Actually, he's talking about
anti-roll bars. These have 2 D-brackets attached to the subframe with a U-shaped bar passing through them, almost as wide as the vehicle itself. The ends of the U attach via endlinks to the lower control arms (LCA's). The effect is less body "roll" during cornering, which would certainly help the Ody out.
Anti-roll bars work like torsion springs. As the vehicle turns right, for example, the suspension on the left side compresses, and the left LCA moves up towards the chassis. An anti-roll bar resists this motion by tying the movement of the left LCA to the movement of the right LCA. For the left to move up, either 1) the right LCA must move up, or 2) the anti-roll bar must flex. Both of these actually occur, but an upgraded (thicker) anti-roll bar increases effect #1 and lessens #2.
The result is a more stable vehicle in turns with reduced body lean.
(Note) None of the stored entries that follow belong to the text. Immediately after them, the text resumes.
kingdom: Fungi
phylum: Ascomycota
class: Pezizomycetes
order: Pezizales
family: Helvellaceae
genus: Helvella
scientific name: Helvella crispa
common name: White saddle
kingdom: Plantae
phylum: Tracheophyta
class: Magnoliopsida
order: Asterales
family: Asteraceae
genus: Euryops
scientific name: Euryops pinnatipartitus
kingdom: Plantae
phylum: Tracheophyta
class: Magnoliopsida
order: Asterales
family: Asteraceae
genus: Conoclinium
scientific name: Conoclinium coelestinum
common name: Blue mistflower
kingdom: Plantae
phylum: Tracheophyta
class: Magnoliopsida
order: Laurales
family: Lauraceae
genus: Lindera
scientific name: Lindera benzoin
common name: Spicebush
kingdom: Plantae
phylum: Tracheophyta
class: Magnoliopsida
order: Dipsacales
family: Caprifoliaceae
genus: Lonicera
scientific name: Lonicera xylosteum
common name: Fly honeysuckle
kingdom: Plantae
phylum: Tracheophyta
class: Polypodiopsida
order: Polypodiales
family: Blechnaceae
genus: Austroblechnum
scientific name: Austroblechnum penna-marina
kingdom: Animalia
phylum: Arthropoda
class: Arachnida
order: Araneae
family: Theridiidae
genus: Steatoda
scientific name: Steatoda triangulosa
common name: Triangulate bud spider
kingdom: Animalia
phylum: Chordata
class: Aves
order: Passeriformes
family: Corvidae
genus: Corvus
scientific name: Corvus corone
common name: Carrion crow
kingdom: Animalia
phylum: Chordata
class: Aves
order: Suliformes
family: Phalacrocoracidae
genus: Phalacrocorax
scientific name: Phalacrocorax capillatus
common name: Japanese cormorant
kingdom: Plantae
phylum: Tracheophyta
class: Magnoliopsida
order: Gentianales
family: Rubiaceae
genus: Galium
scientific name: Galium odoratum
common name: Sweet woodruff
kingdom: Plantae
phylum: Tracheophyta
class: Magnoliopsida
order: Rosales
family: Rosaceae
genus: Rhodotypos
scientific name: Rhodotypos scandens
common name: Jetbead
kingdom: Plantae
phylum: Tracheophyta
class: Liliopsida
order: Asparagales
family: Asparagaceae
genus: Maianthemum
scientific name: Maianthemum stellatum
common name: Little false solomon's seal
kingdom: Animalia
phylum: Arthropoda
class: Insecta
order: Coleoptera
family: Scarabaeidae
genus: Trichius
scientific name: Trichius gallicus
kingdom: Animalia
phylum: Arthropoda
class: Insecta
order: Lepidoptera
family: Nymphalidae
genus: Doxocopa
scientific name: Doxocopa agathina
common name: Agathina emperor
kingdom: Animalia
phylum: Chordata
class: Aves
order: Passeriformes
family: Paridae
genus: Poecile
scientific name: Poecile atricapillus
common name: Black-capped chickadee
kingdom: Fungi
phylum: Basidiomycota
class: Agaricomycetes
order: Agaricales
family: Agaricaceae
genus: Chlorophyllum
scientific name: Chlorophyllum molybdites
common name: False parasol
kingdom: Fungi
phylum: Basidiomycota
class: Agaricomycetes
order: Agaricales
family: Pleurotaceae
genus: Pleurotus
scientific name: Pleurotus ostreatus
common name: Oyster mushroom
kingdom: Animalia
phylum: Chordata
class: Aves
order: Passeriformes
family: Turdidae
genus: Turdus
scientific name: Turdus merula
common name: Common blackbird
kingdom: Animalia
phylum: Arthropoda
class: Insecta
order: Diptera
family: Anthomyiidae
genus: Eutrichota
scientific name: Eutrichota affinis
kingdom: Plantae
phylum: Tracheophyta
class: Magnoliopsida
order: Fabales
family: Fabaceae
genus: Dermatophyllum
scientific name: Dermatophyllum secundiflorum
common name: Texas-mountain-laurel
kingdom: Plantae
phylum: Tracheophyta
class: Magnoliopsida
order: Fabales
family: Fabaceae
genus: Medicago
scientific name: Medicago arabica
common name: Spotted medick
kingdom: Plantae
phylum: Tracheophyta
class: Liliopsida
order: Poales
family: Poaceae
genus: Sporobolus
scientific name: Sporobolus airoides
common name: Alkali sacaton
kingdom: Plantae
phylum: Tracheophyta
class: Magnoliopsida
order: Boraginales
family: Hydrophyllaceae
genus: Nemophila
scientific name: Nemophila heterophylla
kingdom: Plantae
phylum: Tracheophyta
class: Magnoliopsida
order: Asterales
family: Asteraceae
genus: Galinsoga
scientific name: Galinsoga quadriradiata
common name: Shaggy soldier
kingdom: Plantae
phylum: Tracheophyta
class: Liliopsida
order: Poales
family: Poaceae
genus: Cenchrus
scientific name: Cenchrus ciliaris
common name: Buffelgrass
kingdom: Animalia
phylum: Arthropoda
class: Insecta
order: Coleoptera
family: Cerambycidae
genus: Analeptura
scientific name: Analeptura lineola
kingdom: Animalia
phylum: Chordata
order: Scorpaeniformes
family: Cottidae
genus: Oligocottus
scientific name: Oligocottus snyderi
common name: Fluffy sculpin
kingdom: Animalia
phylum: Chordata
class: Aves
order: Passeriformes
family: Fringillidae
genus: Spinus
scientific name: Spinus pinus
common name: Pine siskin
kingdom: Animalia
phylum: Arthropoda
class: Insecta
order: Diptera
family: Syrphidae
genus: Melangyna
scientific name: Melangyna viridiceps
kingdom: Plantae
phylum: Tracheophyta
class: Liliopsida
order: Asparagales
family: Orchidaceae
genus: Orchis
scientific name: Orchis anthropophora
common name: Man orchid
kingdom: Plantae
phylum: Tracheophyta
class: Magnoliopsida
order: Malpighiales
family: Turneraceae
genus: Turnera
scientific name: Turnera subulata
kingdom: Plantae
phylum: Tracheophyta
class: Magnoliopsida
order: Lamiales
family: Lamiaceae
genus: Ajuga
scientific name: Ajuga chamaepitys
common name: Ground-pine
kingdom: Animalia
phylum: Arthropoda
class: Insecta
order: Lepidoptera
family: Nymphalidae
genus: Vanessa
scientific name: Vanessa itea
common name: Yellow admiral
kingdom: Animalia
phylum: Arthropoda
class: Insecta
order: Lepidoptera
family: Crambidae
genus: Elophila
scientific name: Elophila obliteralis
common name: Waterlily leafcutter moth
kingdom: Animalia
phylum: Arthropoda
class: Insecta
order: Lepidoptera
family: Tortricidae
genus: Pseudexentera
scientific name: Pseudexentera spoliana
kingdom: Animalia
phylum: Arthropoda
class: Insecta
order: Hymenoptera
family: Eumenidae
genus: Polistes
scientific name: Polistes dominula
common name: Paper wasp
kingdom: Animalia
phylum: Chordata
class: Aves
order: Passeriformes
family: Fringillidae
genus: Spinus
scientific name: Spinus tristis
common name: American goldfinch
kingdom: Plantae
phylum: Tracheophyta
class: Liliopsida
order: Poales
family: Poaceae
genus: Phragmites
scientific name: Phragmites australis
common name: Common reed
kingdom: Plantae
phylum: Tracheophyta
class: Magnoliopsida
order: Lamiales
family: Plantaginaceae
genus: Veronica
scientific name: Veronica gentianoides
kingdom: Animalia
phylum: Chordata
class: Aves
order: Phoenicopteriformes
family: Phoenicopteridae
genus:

Also, upgrades to the front and rear have different effects. A stiffer front bar increases understeer ("pushing" through turns, where the nose of the vehicle just keeps sliding). A stiffer rear bar increases oversteer, where the tail end comes around (think Dukes of Hazzard
).
Generally, understeer is much safer because it's predictable. In an emergency, at least you see what you're about to hit, so you might have a chance at avoiding it. Oversteer is difficult to control if you're not experienced and would be a
really bad idea for a minivan. Most vehicles are tuned from the factory to understeer pretty heavily, just for safety's sake.
Anyway, I upgraded the rear anti-roll bar on my 2000 Civic Si and
love the results. It's much tighter through the turns. The front was already quite large, so I left that stock.
Oh, Coleman, you are thinking about
strut tower bars (a.k.a. strut tower braces).
And I'd just like to say the SE-R is a hella fine car. Nice ride!